Sarebbe una mezza rivoluzione. Più che altro punta a una parziale rimodulazione del diritto del lavoro introducendo una piccola deroga all’articolo 18 dello Statuto dei Lavoratori che impedisce alle aziende sopra i 15 dipendenti il licenziamento senza giusta causa. All’interno della bozza sulle liberalizzazioni allo studio del governo l’art.3 punta a una graduale e maggiore flessibilità del mercato del lavoro, estendendo la non applicabilità dell’art.18 dello Statuto dei Lavoratori in caso di fusione tra due aziende sotto i 15 dipendenti che non superino la soglia dei 50 dipendenti nella newco costituenda. E non si fa attendere la reazione da parte delle maggiori sigle sindacali del Paese
«L’articolo 18 non va modificato. Come abbiamo detto in più occasioni, non è stato oggetto di trattativa con il Ministro del Lavoro, Fornero. È davvero singolare ritrovare ora questo tema in una bozza di provvedimento sulle liberalizzazioni che non è stato oggetto di confronto con le parti sociali». Lo afferma il leader Cisl, Raffaele Bonanni. «Non si capisce proprio che cosa c’entra la modifica dell’articolo 18 con le liberalizzazioni. Insistere poi che rimuovendo l’articolo 18 si avrà più occupazione è davvero incomprensibile. L’unica cosa che si verifica, insistendo su questo argomento, è creare sbandamento ed incomprensione tra la gente. Significa distrarre l’attenzione dell’opinione pubblica dai veri problemi dell’occupazione e della competitività . Vorremmo occuparci più di energia, di infrastrutture, di tasse, di come riorganizzare la Pubblica amministrazione – aggiunge Bonanni – di come tagliare le unghie alle lobbies ed ai poteri forti in Italia. Abbiamo bisogno di coesione sociale e non di ulteriori lacerazioni in un momento così difficile per il Paese. Speriamo che il Governo se ne renda conto», conclude il lader Cisl.

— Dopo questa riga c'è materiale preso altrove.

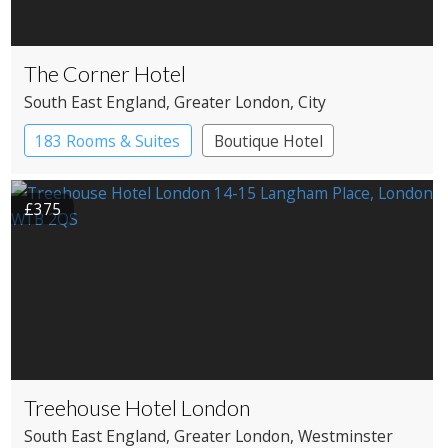
The Corner Hotel
South East England
, Greater London
, City
183 Rooms & Suites
Boutique Hotel
£375
Treehouse Hotel London
South East England
, Greater London
, Westminster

LA LEVATA DI SCUDI DELLA CGIL – Anche la Cgil corre in difesa dell’articolo 18 dello Statuto dei Lavoratori: «L’Ocse segnala che la rigidità in uscita colloca l’Italia al di sotto della media europea e che il nostro paese non costituisca affatto un caso anomalo nel quadro europeo lo dimostra l’analisi comparata contenuta in un rapporto rapporto dell’European labour law network, presentato a fine novembre al seminario sui temi del ‘licenziamento individuale in Europà, e che invieremo al ministro del Lavoro Fornero», dice Fulvio Fammoni, segretario confederale Cisl. L’analisi comparata, osserva il sindacalista, «evidenzia come la tutela fondata sul reintegro, in caso di licenziamento illegittimo, non rappresenti affatto una anomalia del nostro ordinamento. Del resto, nonostante la propaganda, anche Confindustria ha dovuto ammetterlo. Aggiungendo che sarebbe però meno utilizzato negli altri paesi». Fammoni rileva inoltre che «se scegliessimo la propaganda dovremmo rispondere: forse perchè negli altri paesi si fanno meno licenziamenti illegittimi. In realtà in tutte le realtà l’applicazione spesso porta ad un compenso economico risarcitorio per comune volontà delle parti. Quello che vale in Italia come in Svezia o in Germania è la funzione deterrente che la norma legislativa comporta, sul licenziamento così come sul rispetto di altri diritti. Ma non è l’unica notizia rilevante». Il dirigente sindacale della Cgil ricorda anche come l’articolo 30 della carta di Nizza prevede che «ogni lavoratore ha diritto alla tutela contro ogni licenziamento ingiustificato, cioè va giustificato».